_Source passage_
'''
An unknown attacker recently compromised the Washington DC-based embassy websites of Iraq, Jordan, Russia and Zambia.
An unknown attacker recently compromised the Washington DC-based embassy websites of Iraq, Jordan, Russia and Zambia.

An unknown actor whose targets and tactics resemble those of a Russian advanced persistent threat group has been compromising the websites of foreign embassies, ministries and organizations, in an attempt to infect certain site visitors with malware.

According to a Tuesday blog post by Forcepoint, whose threat intelligence feeds uncovered the threat, the mysterious campaign is reminiscent of the Turla group, a Russian APT that notably infected U.S. Central Command in 2008. However, Forcepoint cannot confirm that the threat group, also known as Snake, Uroburos, Venomous Bear and Krypton, is actually the culprit in this case.

The adversaries compromised targeted websites by injecting them with malicious code designed to perform reconnaissance on site visitors and determine whether or not to infect them with a malicious payload. Forcepoint has been unable to determine the exact nature of this malware, although Kaspersky Lab noted in a Securelist blog post last week that Turla is known as "an agile, very dynamic and innovative APT, leveraging many different families of malware, satellite-based command and control servers and malware for non-Windows OSes."

The four embassies known to have been compromised by this campaign all operate in Washington DC, and belong to the countries of Iraq, Jordan, Russia and Zambia. The foreign ministries known to have been targeted are based in Kyrgyzstan, Moldova and Uzbekistan.
'''
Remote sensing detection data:
'''
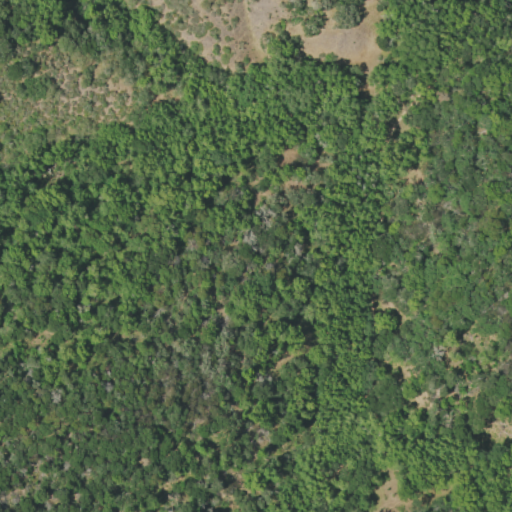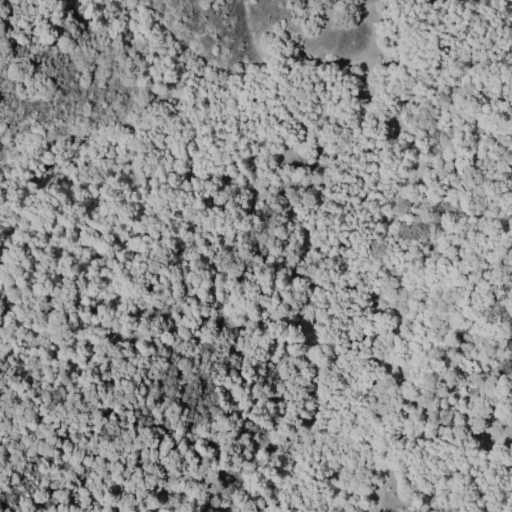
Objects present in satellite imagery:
road: (374, 240)
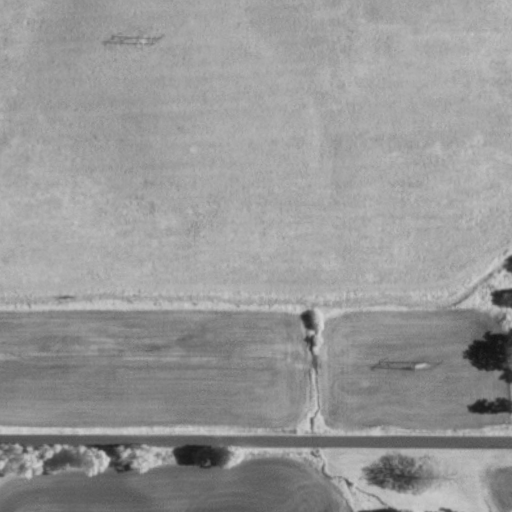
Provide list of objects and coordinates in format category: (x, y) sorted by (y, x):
power tower: (134, 39)
power tower: (414, 367)
road: (223, 440)
road: (479, 441)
'''
_Task directions_
Write the next part of the report on the embassy website compromises, picking up after its last sentence. The entries are not required for this work.

_Response for this exercise_
"One could speculate many possible intentions, but it does seem as though the attacker may be identifying weaknesses in the security of the websites targeted or seeking to understand users of those embassy sites," said Carl Leonard, principal security analyst at Forcepoint Security Labs, in an email interview with SC Media. Leonard noted that typical website visitors would likely include "government officials working in those embassies, or those looking to do business in those countries."

Three Austrian bodies – a political party, a government-run sustainability group and a sports association – also had their websites compromised during this campaign. Websites operated by a Somalian news outlet, a Spain-based socialist organization, a French international cooperation organization, an African union, an African plant society and a Ukrainian road safety organization were affected as well. Forcepoint alerted the admins responsible for all of the above sites.

Kaspersky noted in its blog post that Turla has a history of targeting Ukraine, EU-related institutions, governments of EU countries, global Ministries of Foreign Affairs and media companies.

The adversaries attempted to disguise their code injections by hiding it amongst additional code belonging the web analytics service Clicky, reported Forcepoint, noting that Turla employs the same technique using Google Analytics scripts. The code is designed to profile site visitors via through fingerprinting and an IP target list to determine whether or not to redirect them to a landing site where the malicious payload is downloaded.

"We did not manage to replicate the payload in the timeframe in which we performed the analysis, thus allowing us to deduce [that] there is a very specific algorithm deciding whether to deliver the payload or not," said Leonard. 

The actors behind the campaign have used such malicious domains as nbcpost[.]com, epsoncorp[.]com, mentalhealthcheck[.]net, and travelclothes[.]org, and even updated their domains as recently as this week. (The first domain linked to the campaign was registered in December 2015.)

Kaspersky Lab reported via Securelist that Turla actors "have increased their activity significantly" in recent months, noting the recent discovery of a malicious JavaScript-based backdoor malware called KopiLuwak that is designed to avoid detection.

"We assess with high confidence this new JavaScript will be used more heavily in the future as a stage-one delivery mechanism and victim profiler," the Securelist blog post warns.